As the play continues into Act 2, the role of Sheila changes even further. During this act, we are introduced to Inspector Goole who discusses with the Birling the death of Eva Smith. The inspector interrogates the family and almost blames them for her death. The quote ‘I know I’m not to blame…That would be horrible.’, begins to show that Sheila disregards the idea of being responsible. As we begin to break the speech down into more detail, we notice that there is a selfish tone is present throughout. ‘I know I’m not to blame, reveals the idea of her being immature and irresponsible because she can’t process the information. Continuing the phrase ‘desperately sorry’ is a prompt towards sarcasm. Later in the phrase, there is repetition with ‘I can’t’ and 'I won’t’, using this signifies to the reader that she’s slowly understanding the severeness of the situation and the great difficulty it will cause.

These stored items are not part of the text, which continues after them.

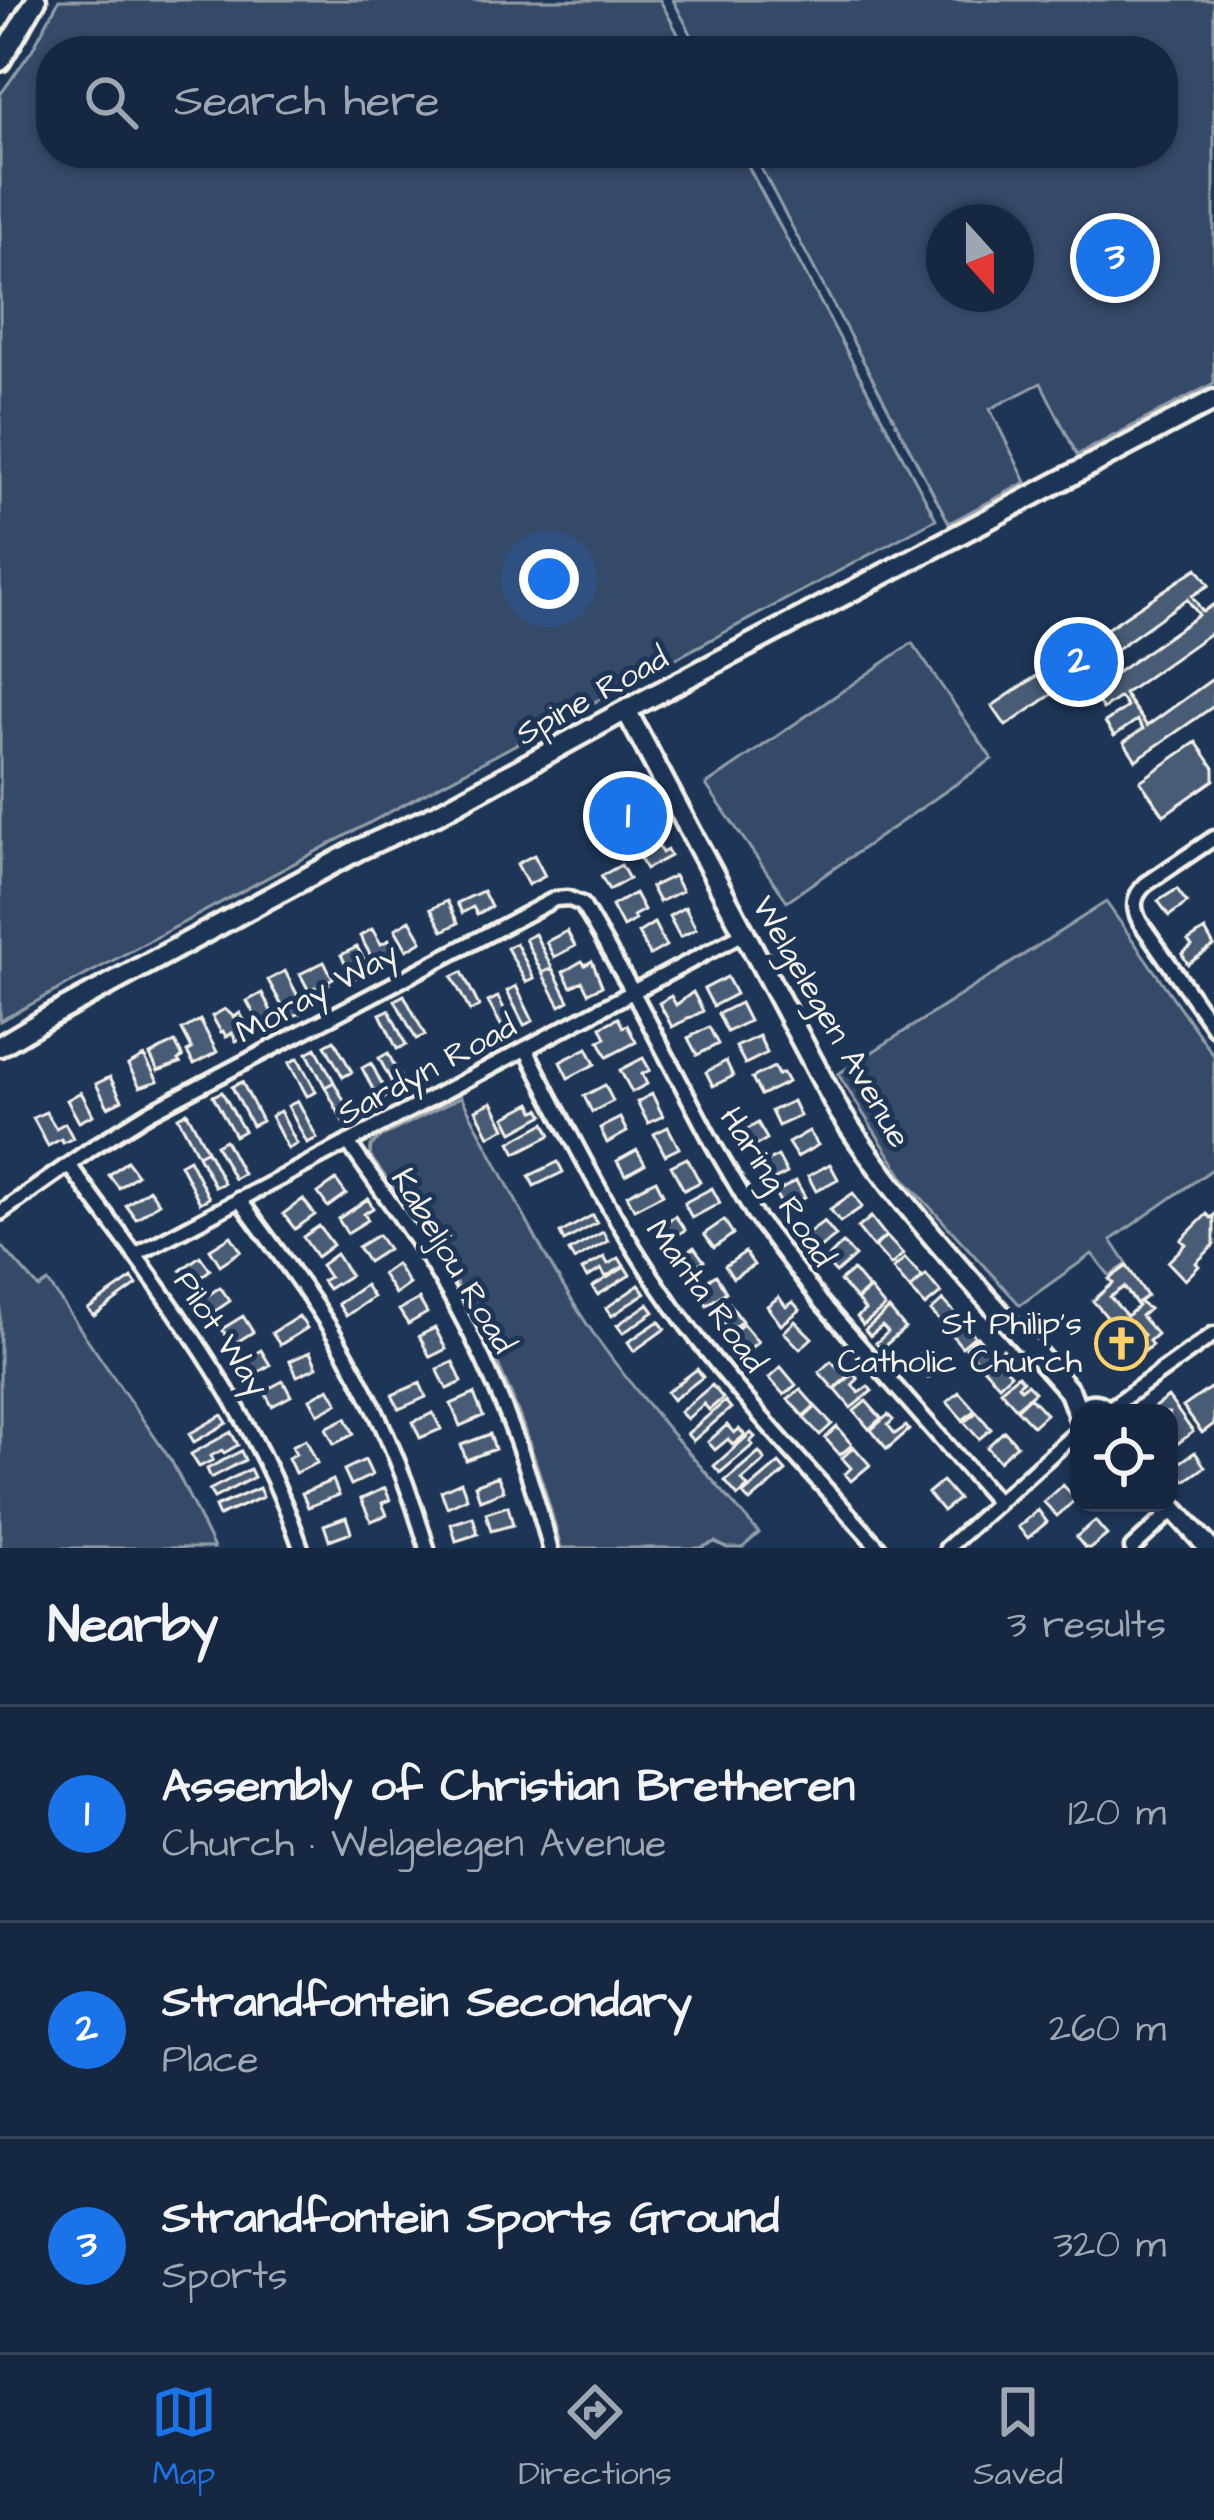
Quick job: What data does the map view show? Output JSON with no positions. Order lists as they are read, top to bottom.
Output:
{
  "streets": {
    "main road": ["Spine Road", "Welgelegen Avenue"],
    "street": [
      "Moray Way",
      "Sardyn Road",
      "Haring Road",
      "Kabeljou Road",
      "Manta Road",
      "Pilot Way"
    ]
  },
  "crossings": [
    ["Spine Road", "Welgelegen Avenue"],
    ["Moray Way", "Sardyn Road"],
    ["Moray Way", "Haring Road"],
    ["Moray Way", "Pilot Way"],
    ["Welgelegen Avenue", "Sardyn Road"],
    ["Sardyn Road", "Haring Road"],
    ["Sardyn Road", "Kabeljou Road"],
    ["Sardyn Road", "Manta Road"],
    ["Sardyn Road", "Pilot Way"]
  ],
  "places": {
    "church": ["St Philip's Catholic Church"]
  },
  "north": "bottom",
  "page": {
    "search": "Search here",
    "pins": ["3", "2", "1"],
    "heading": ["Nearby", "3 results"],
    "list": [
      {
        "mark": "1",
        "name": "Assembly of Christian Bretheren",
        "note": "Church · Welgelegen Avenue",
        "value": "120 m"
      },
      {
        "mark": "2",
        "name": "Strandfontein Secondary",
        "note": "Place",
        "value": "260 m"
      },
      {
        "mark": "3",
        "name": "Strandfontein Sports Ground",
        "note": "Sports",
        "value": "320 m"
      }
    ],
    "nav": ["Map", "Directions", "Saved"]
  }
}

However, in Act 3, is when Sheila's character develops and the audience can see that she has changed since Act 1. We notice she changes from being very naive to self-conscious of her actions. ‘Between us, we drove that girl to commit suicide’, contrasts with her tone at the beginning of the play. Sheila isn’t just reminding herself but her demanding tone when stating her emotions reminds the rest of the family of their mistakes. Towards the end of Act 3, Eric begins gaining a closer relationship with Sheila for the first time in the play due to their shared outlooks on life. 

The two characters feel this way as they are the only two who feel sympathetic and regret past decisions. There is a clear change in Shiela's attitude here as she is now more mature. Due to her discussing her feelings, her relationship with her parents begins to get damaged. This is because they’re switching roles, Sheila decides to grow up and face the facts whereas Mr Birling pretends everything is okay. This then allows Sheila to recognize her faults and their failure to acknowledge their own.

Sheila's character changes throughout the entirety of the play because Sheila learns from Inspector Goole and begins to notice the purpose of his visit. In Act 1, she was a selfish and childish character who had a very egocentric attitude. Then in Act 2 and 3, she hears all the horrendous things her family had done and disregarded the idea she had involvement. Towards the end of the play, her outlook changes as she takes responsibility for her actions, the use of these things shows to the audience that there was a vivid change in her character.